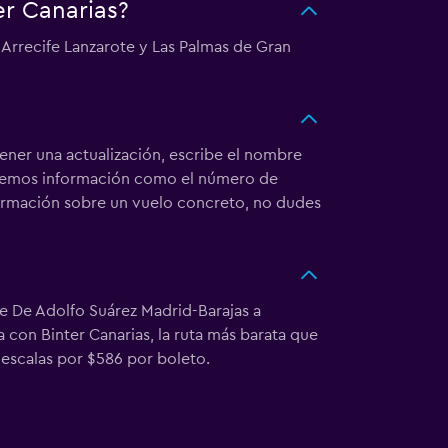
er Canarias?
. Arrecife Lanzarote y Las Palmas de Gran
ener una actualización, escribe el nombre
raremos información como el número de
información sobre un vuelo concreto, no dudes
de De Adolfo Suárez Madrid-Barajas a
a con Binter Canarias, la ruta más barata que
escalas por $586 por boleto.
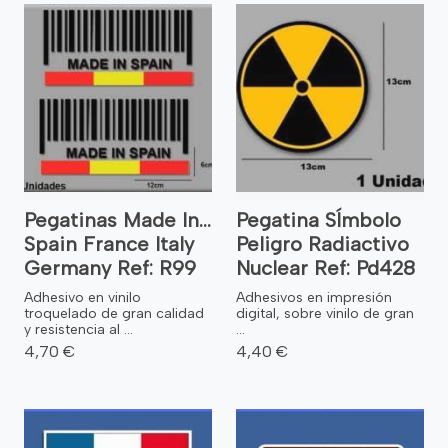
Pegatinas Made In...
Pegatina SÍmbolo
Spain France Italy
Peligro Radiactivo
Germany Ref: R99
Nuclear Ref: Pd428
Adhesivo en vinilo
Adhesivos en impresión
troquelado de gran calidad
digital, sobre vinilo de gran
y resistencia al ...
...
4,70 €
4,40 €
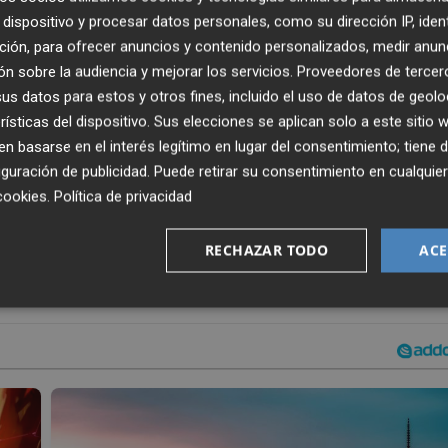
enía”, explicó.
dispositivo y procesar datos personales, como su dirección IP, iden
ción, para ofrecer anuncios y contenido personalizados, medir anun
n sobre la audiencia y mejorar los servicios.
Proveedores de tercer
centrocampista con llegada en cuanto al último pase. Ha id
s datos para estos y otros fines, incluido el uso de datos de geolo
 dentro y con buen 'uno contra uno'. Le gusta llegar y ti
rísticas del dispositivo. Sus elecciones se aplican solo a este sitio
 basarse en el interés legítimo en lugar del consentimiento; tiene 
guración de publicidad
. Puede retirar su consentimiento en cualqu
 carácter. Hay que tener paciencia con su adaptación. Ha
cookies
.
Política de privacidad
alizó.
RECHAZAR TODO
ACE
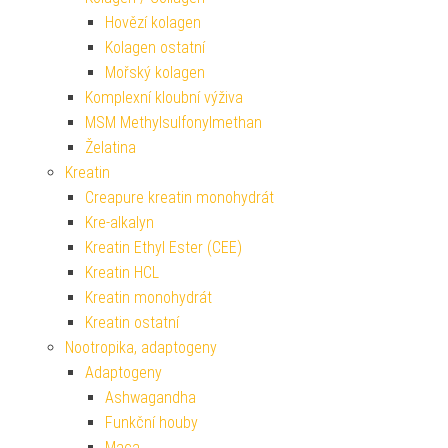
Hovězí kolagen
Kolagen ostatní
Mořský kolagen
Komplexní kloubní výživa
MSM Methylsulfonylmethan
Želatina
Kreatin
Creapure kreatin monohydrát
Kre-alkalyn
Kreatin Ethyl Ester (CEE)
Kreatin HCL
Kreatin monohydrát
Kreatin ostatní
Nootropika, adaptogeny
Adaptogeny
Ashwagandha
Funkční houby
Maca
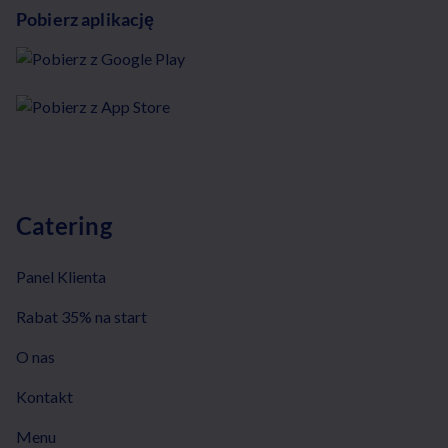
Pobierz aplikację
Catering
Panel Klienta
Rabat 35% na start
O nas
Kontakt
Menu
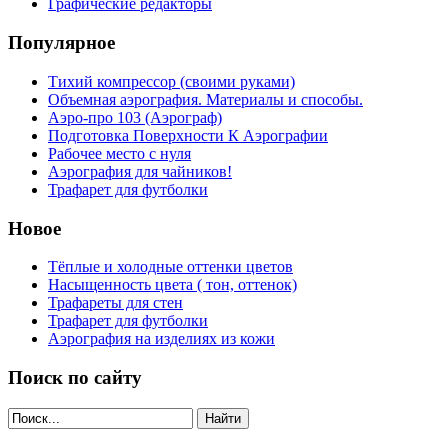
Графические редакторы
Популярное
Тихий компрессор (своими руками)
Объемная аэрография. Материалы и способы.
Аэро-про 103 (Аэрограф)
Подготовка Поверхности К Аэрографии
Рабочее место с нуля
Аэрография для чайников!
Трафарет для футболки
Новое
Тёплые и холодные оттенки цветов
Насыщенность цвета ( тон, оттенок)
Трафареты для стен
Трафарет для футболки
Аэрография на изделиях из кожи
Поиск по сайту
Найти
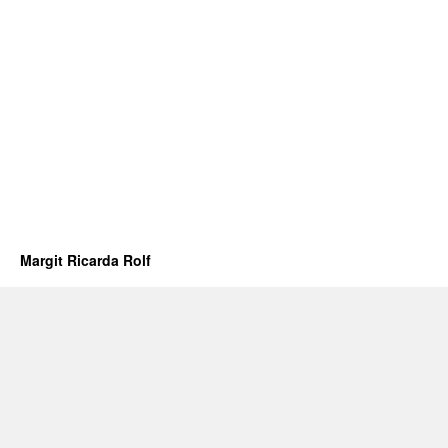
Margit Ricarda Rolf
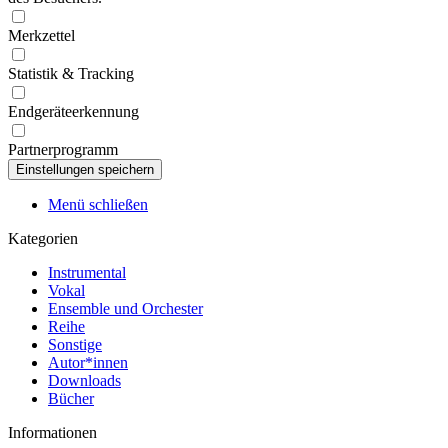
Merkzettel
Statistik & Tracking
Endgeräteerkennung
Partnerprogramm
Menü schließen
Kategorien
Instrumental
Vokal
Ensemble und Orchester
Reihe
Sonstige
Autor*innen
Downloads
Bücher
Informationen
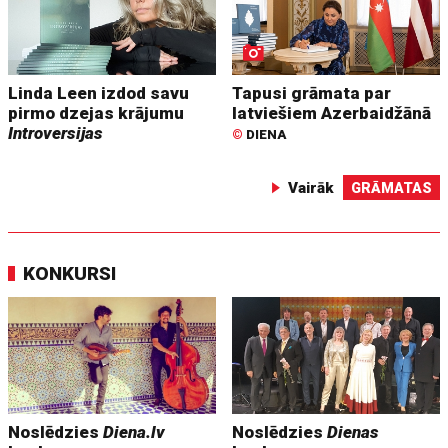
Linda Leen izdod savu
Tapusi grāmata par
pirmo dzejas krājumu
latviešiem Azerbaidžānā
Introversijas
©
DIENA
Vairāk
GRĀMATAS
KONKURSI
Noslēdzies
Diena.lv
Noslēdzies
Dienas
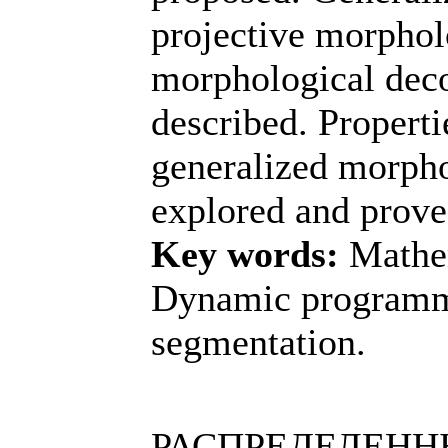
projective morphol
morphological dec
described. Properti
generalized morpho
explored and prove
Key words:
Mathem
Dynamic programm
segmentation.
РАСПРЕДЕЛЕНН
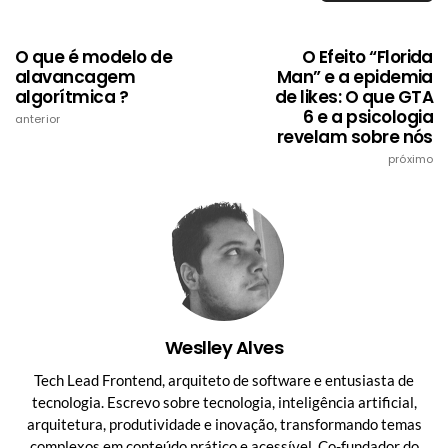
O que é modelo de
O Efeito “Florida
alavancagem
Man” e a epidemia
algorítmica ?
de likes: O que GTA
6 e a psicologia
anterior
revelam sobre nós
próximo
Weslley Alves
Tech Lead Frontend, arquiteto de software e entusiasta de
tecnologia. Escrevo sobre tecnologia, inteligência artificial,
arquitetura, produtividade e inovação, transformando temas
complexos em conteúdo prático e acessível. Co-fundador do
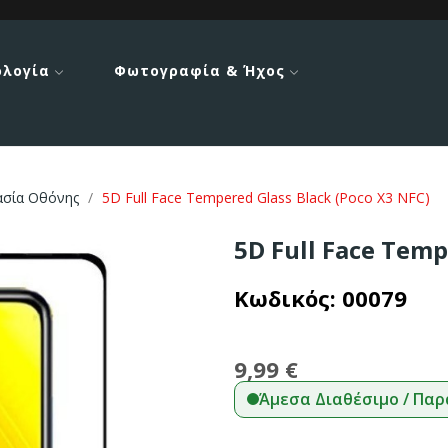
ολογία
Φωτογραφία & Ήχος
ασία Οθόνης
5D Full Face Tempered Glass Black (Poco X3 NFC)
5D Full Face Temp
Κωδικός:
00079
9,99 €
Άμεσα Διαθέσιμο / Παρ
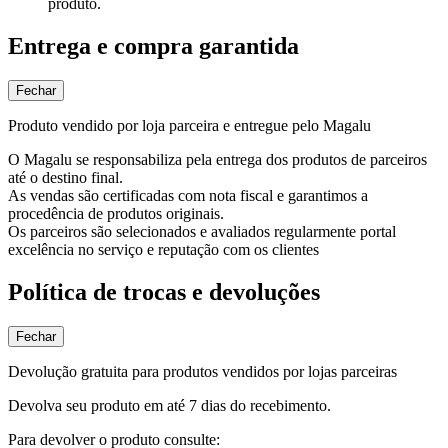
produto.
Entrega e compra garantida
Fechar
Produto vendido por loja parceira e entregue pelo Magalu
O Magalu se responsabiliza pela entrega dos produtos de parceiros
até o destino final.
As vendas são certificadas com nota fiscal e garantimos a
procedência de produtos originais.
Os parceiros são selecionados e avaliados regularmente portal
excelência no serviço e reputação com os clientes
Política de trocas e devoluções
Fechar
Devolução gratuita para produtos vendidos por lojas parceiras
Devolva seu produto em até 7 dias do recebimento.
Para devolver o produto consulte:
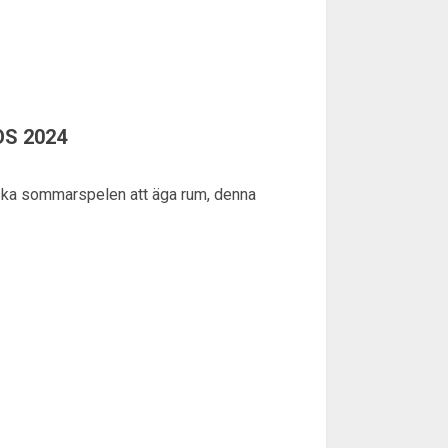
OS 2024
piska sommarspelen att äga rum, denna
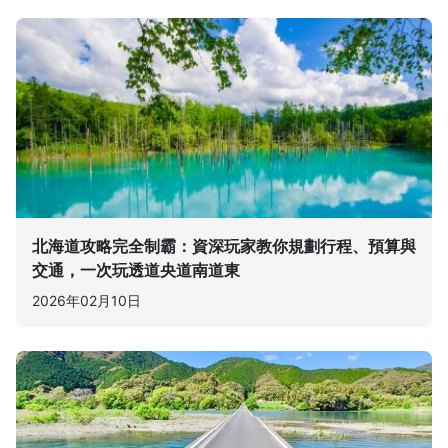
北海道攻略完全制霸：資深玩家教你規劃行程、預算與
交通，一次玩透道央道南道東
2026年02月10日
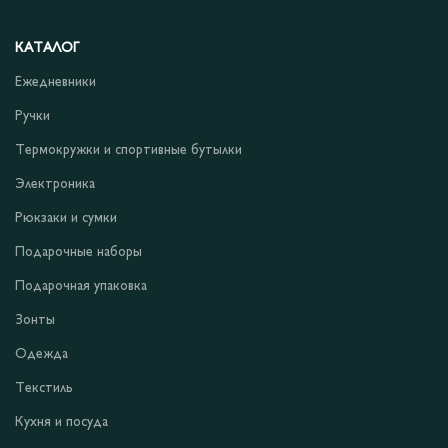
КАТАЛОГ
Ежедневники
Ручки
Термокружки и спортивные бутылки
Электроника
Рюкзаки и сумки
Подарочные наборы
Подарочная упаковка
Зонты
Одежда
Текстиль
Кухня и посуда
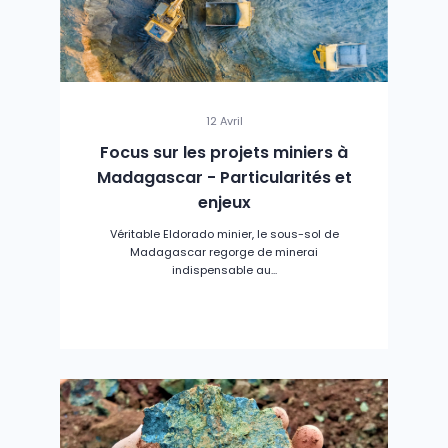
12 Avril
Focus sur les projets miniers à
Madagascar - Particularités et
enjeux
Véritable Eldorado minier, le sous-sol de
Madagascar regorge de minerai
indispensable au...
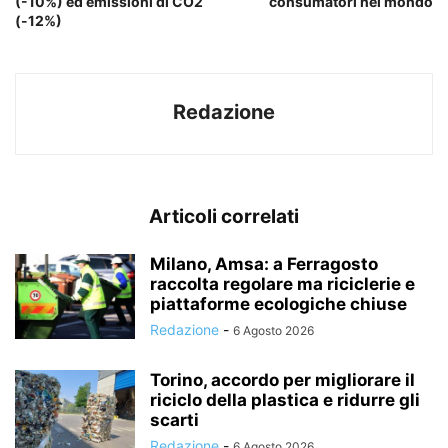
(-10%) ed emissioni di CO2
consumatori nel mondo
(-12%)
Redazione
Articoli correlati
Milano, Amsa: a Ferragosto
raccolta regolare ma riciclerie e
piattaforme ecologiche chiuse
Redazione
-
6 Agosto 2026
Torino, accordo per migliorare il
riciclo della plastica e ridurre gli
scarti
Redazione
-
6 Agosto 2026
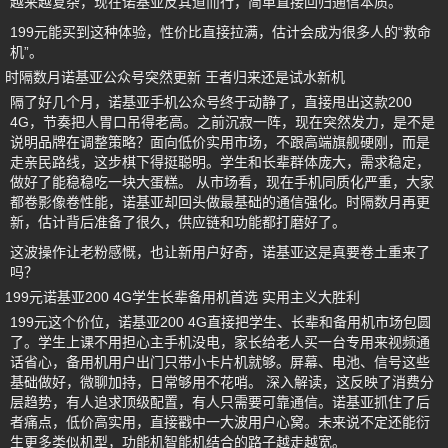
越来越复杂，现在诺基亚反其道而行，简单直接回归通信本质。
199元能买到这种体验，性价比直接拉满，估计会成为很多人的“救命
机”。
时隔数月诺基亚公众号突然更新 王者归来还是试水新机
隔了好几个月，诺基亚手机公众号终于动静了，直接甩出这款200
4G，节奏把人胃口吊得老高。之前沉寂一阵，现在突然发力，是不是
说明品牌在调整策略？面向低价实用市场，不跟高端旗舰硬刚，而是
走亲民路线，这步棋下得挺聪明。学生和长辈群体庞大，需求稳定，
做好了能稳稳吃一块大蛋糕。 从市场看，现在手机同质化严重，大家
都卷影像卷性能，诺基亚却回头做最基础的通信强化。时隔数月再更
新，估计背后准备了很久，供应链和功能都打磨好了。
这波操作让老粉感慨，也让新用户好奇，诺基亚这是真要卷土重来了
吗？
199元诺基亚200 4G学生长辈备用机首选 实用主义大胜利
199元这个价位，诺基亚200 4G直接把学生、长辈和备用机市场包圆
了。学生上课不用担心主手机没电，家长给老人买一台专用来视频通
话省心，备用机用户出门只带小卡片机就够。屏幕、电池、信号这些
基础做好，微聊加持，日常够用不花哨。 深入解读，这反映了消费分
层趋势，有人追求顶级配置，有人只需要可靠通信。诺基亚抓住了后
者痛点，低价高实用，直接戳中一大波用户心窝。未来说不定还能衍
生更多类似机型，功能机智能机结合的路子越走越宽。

· · · ·

WORK INSTRUCTION.
Copy the lines from the one with "Linda Leen izdod savu" to the one with "piska sommarspelen att äga rum, denna", replacing "Fechar" with "Cerrar" and leaving everything else unchanged. Leave the pictures out.

PROBLEM SOLUTION.
Linda Leen izdod savu
Tapusi grāmata par
pirmo dzejas krājumu
latviešiem Azerbaidžānā
Introversijas
©
DIENA
Vairāk
GRĀMATAS
KONKURSI
Noslēdzies
Diena.lv
Noslēdzies
Dienas
projective morphol
morphological dec
described. Properti
generalized morpho
explored and prove
Key words:
Mathem
Dynamic programm
segmentation.
РАСПРЕДЕЛЕНН
O que é modelo de
O Efeito “Florida
alavancagem
Man” e a epidemia
algorítmica ?
de likes: O que GTA
6 e a psicologia
anterior
revelam sobre nós
próximo
Weslley Alves
Tech Lead Frontend, arquiteto de software e entusiasta de
tecnologia. Escrevo sobre tecnologia, inteligência artificial,
arquitetura, produtividade e inovação, transformando temas
complexos em conteúdo prático e acessível. Co-fundador do
ολογία
Φωτογραφία & Ήχος
ασία Οθόνης
5D Full Face Tempered Glass Black (Poco X3 NFC)
5D Full Face Temp
Κωδικός:
00079
9,99 €
Άμεσα Διαθέσιμο / Παρ
produto.
Entrega e compra garantida
Cerrar
Produto vendido por loja parceira e entregue pelo Magalu
O Magalu se responsabiliza pela entrega dos produtos de parceiros
até o destino final.
As vendas são certificadas com nota fiscal e garantimos a
procedência de produtos originais.
Os parceiros são selecionados e avaliados regularmente portal
excelência no serviço e reputação com os clientes
Política de trocas e devoluções
Cerrar
Devolução gratuita para produtos vendidos por lojas parceiras
Devolva seu produto em até 7 dias do recebimento.
Para devolver o produto consulte:
OS 2024
piska sommarspelen att äga rum, denna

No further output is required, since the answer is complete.